- Died: 1402
- Occupation: Abbess
- Years active: 1390–1402
- Employer: Reynistaðir Abbey
- Predecessor: Oddbjörg Jónsdóttir
- Successor: Þórunn Ormsdóttir

= Ingibjörg Örnólfsdóttir =

14th-century Icelandic abbess

Ingibjörg Örnólfsdóttir (died 1402) was an abbess in Reynistaðir Abbey, inducted into the position in 1390 after the death of the abbess Oddbjörg Jónsdóttir during the Black Plague.
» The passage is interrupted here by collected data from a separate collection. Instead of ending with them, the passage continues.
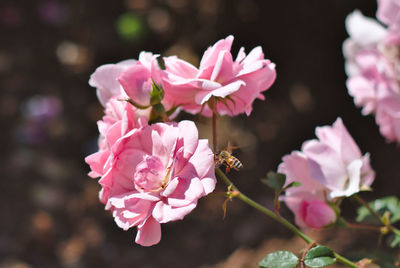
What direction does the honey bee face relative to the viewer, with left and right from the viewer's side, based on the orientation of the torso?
facing to the left of the viewer
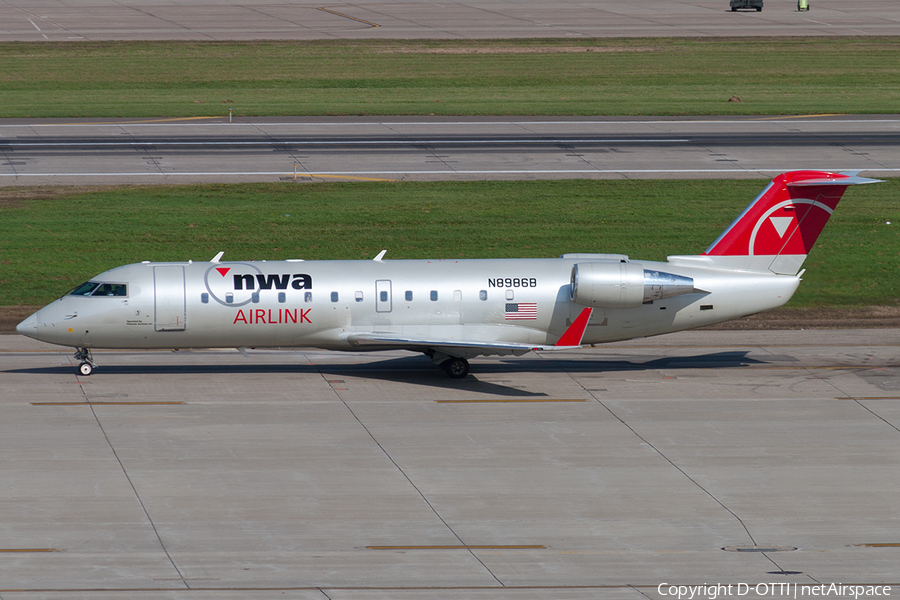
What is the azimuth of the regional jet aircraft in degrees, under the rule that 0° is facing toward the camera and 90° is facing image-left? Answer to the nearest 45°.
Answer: approximately 90°
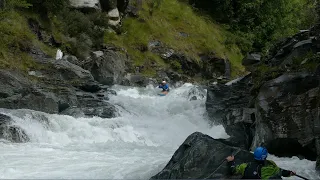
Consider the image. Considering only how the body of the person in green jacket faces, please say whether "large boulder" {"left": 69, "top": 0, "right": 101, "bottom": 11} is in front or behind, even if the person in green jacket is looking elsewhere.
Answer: in front

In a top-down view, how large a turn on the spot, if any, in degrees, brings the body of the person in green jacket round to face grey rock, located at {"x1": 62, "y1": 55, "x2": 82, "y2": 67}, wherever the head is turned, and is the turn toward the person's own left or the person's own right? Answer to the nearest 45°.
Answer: approximately 45° to the person's own left

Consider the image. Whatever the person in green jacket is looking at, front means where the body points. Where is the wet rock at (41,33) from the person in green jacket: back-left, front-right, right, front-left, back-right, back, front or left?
front-left

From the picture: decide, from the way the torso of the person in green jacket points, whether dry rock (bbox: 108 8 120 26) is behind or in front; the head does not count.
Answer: in front

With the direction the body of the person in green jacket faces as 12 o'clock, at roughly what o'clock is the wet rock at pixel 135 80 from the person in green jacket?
The wet rock is roughly at 11 o'clock from the person in green jacket.

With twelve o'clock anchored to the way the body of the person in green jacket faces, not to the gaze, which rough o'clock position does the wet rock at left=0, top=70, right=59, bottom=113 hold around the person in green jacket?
The wet rock is roughly at 10 o'clock from the person in green jacket.

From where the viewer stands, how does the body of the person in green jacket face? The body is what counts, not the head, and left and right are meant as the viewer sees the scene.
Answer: facing away from the viewer

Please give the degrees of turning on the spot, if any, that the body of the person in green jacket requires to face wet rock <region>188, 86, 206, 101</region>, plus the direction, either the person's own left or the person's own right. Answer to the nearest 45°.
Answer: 0° — they already face it

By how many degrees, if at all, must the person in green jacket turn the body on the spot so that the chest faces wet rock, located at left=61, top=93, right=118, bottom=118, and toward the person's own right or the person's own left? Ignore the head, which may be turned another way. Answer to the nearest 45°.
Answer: approximately 45° to the person's own left
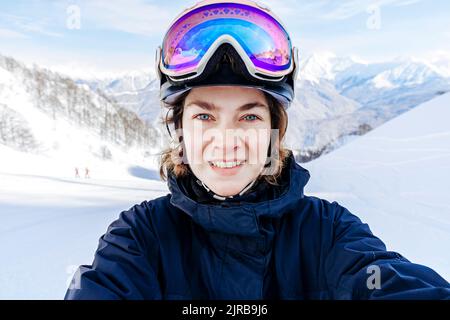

Ingibjörg was the daughter of Örnólfur Jónsson, a farmer in Staðarfell in Fellsströnd and the sister of Vermundur Örnólfsson, the abbot of Helgafell monastery (Helgafellsklaustur). Her father was wealthy and provided his daughter with 40 hundreds when she joined the convent, which was a lot of money. The manager of the convent during her tenure was the priest Björgólfur Illugason. The nuns at Reynistaðir undoubtedly survived the plague and Björgólfur lived and led the convent at first but he stopped serving as convent manager in spring 1408. Then, sisters Þórunn Ormsdóttir and Þuríður Halldórsdóttir took over managing the convent. Þórunn became a prioress, and there was not an abbess in charge again until 1437.